PROBLEM STATEMENT: What lines of the material hold the string "pasión"? Pull each of them out.

== PROVIDED DATA

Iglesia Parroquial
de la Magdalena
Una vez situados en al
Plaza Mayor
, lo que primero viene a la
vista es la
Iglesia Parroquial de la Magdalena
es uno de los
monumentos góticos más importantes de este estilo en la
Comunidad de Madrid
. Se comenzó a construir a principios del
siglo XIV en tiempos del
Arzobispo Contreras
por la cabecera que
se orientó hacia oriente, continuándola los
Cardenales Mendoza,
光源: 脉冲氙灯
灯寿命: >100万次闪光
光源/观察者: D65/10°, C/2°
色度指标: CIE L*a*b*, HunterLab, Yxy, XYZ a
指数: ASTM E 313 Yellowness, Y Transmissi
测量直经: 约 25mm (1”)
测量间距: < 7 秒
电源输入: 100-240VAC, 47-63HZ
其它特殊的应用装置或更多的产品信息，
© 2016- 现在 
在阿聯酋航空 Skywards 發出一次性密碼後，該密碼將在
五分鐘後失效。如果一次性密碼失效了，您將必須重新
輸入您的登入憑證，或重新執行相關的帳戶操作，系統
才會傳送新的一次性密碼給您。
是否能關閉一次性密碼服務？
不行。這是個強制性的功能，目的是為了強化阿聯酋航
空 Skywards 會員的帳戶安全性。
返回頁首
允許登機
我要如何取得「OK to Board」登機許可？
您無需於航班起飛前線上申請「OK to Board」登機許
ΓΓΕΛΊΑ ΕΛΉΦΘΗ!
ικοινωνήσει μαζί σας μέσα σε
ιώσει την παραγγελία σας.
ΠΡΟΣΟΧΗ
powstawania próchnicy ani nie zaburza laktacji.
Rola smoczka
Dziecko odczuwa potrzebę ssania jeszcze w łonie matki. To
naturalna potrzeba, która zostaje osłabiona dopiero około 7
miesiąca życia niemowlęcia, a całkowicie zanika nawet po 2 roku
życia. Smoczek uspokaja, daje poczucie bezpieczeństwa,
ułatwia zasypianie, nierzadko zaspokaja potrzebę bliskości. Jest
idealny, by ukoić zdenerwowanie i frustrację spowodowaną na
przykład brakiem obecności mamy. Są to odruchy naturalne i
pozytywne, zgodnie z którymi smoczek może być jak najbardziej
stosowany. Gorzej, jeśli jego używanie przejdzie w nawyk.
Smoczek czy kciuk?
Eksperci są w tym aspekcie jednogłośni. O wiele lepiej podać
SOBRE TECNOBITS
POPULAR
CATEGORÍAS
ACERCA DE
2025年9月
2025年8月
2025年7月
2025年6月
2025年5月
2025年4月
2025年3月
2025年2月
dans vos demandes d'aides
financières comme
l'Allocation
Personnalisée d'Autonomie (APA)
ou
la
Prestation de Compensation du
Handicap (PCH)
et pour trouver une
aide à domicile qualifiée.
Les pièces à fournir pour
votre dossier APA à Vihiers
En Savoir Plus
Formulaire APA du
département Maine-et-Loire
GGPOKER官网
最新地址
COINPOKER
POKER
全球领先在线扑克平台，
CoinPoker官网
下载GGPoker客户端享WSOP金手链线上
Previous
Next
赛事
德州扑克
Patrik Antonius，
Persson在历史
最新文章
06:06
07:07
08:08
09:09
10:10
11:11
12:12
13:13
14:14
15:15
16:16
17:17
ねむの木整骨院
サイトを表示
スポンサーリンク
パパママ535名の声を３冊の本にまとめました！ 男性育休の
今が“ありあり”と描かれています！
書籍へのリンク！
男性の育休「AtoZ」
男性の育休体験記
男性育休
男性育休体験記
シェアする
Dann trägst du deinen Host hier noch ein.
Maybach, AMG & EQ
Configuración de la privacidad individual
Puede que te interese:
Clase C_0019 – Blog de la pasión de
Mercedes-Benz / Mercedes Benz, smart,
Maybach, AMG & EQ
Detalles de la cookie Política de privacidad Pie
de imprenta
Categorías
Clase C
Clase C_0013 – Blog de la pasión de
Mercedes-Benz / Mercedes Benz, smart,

====

RESULT FOR THIS EXERCISE:
Clase C_0019 – Blog de la pasión de
Clase C_0013 – Blog de la pasión de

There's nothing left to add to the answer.